Les coupures d’électricité compromettent la régulation de l’humidité. Les équipements spécialisés sont coûteux. Les pièces de rechange difficiles à obtenir. La question n’est donc pas de rejeter ces méthodes. Elle est de savoir si elles peuvent constituer l’unique horizon.
Ainsi, Cécile Mendy propose de déplacer le regard vers les pratiques endogènes de conservation. Des gestes anciens, transmis dans les familles, dans les ateliers, dans les communautés. Des techniques qui ont permis, bien avant l’institution muséale, de préserver des objets rituels, des textiles, des instruments, des artefacts en bois ou en cuir.
L’exemple des feuilles de « niim » revient souvent dans son travail. Séchées et placées dans des coffres, elles protègent les tissus des insectes grâce à leurs propriétés répulsives naturelles. « Ce savoir empirique n’est pas consigné dans les manuels internationaux de conservation préventive. Pourtant, il fonctionne. Il est adapté aux réalités climatiques locales. Il est économiquement accessible », explique-t-elle.
Sa recherche traite la conservation sous deux angles, celle qui se fait dans les processus de création/fabrication d’œuvres d’art ou d’éléments du patrimoine comme les textiles, et la conservation de ce qui existe déjà et qui est sujet à des attaques de détérioration.
Ce type de pratique pose une question de légitimité scientifique : à quel moment un savoir devient-il reconnu comme méthode ? Pour Mme Mendy, la conservation muséale moderne s’est construite dans un cadre académique occidental qui a longtemps ignoré, voire disqualifié, les connaissances locales : « En valorisant ces pratiques endogènes, il ne s’agit pas d’idéalisme patrimonial ni de nostalgie. Il s’agit de produire un dialogue méthodique. Tester ces techniques, les documenter, mesurer leur efficacité, identifier leurs limites. Les intégrer lorsque cela est pertinent dans des stratégies hybrides. ».
Autrement dit : composer plutôt que copier.
La place centrale des femmes
En repositionnant les savoir-faire locaux au cœur de la réflexion muséale, la chercheuse sénégalaise opère un déplacement politique profond. Elle redonne aux communautés un statut d’actrices. Les objets exposés dans les vitrines ne sont pas nés dans l’espace neutre du musée. Ils ont été produits, utilisés, entretenus selon des logiques culturelles précises.
Reconnaître ces logiques dans les pratiques de conservation, c’est reconnaître que le patrimoine matériel ne peut être dissocié du patrimoine immatériel. Les femmes occupent une place centrale dans cette chaîne de transmission : conservation domestique des textiles, maîtrise des plantes, techniques artisanales.
Ces savoirs, fait-elle savoir, longtemps relégués au registre du quotidien, constituent pourtant une base technique solide, issue d’une longue expérience environnementale.
Cependant, intégrer ces pratiques ne signifie pas renoncer aux standards internationaux. « Cela suppose au contraire un travail scientifique exigeant : protocoles d’expérimentation, comparaisons, documentation, publications. Il ne s’agit pas de substituer un modèle à un autre, mais de produire un cadre pluriel », précise la doctorante.

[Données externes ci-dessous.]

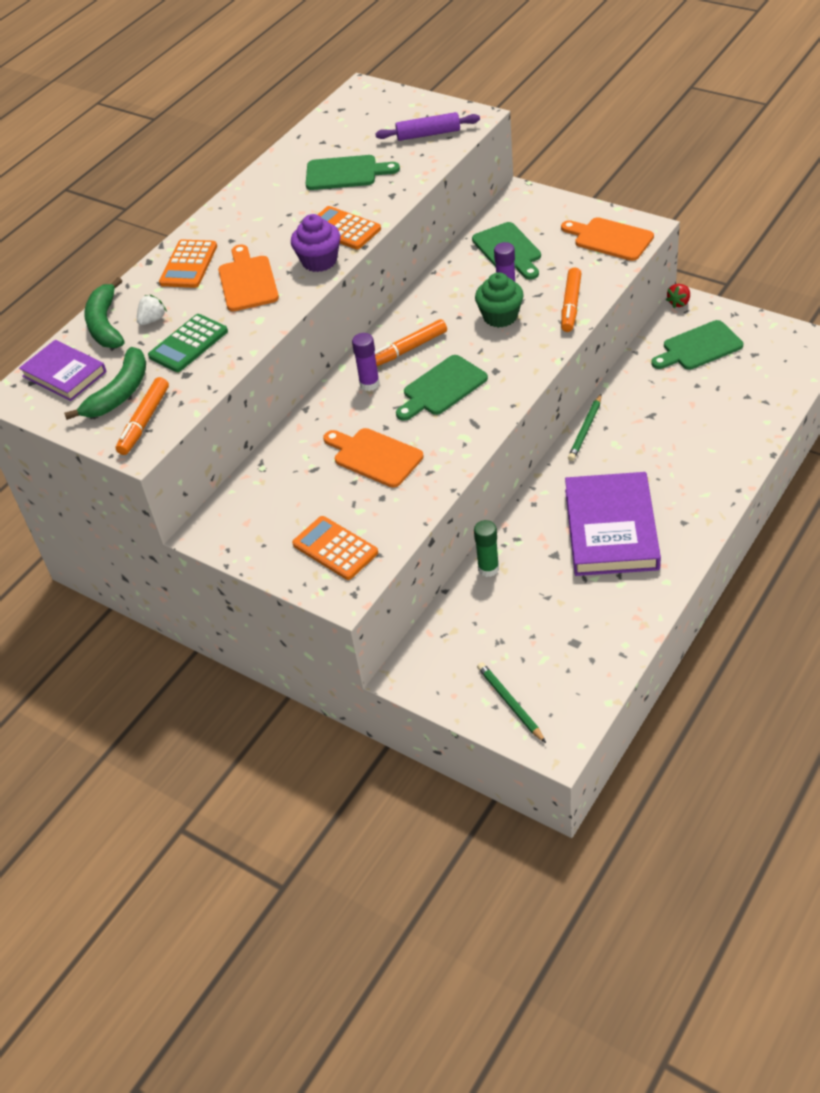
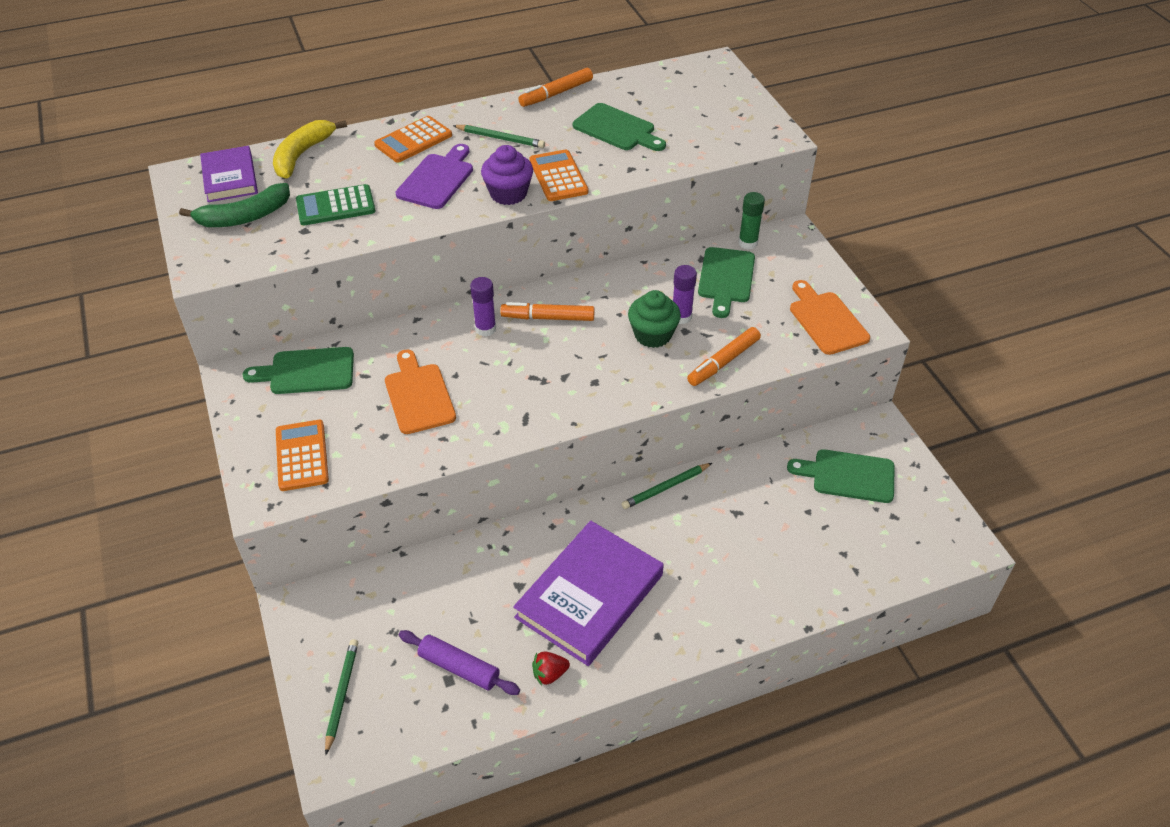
camera: 30 degrees right, 0 degrees up
(105, 324) = (302, 154): green banana -> yellow banana
(144, 422) = (231, 251): orange marker -> orange marker (556, 94)
(152, 320) = (336, 171): white strawberry -> none
(247, 281) = (437, 179): orange cutting board -> purple cutting board
(260, 226) = (500, 138): none -> green pencil
(428, 134) = (722, 131): purple rolling pin -> purple rolling pin (459, 668)
(441, 388) = (535, 369): green cutting board -> green cutting board (307, 371)
(488, 568) = (455, 559): green glue stick -> green glue stick (748, 243)
(679, 303) = (874, 421): red strawberry -> red strawberry (549, 674)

Cette approche répond aussi à un impératif de durabilité. Dans des musées confrontés à des moyens limités, développer des solutions adaptées au contexte local peut renforcer l’autonomie institutionnelle. Réduire la dépendance aux produits importés, favoriser des ressources disponibles sur place, former les équipes à des techniques combinées : autant de pistes concrètes.
Pour Mme Mendy, les collections archéologiques et ethnographiques exposées témoignent d’histoires anciennes. Mais leur avenir dépend des choix contemporains. La restitution, si elle advient, ne sera pas l’aboutissement du processus. Elle en sera le commencement. Car il faudra alors assumer pleinement la responsabilité de la conservation.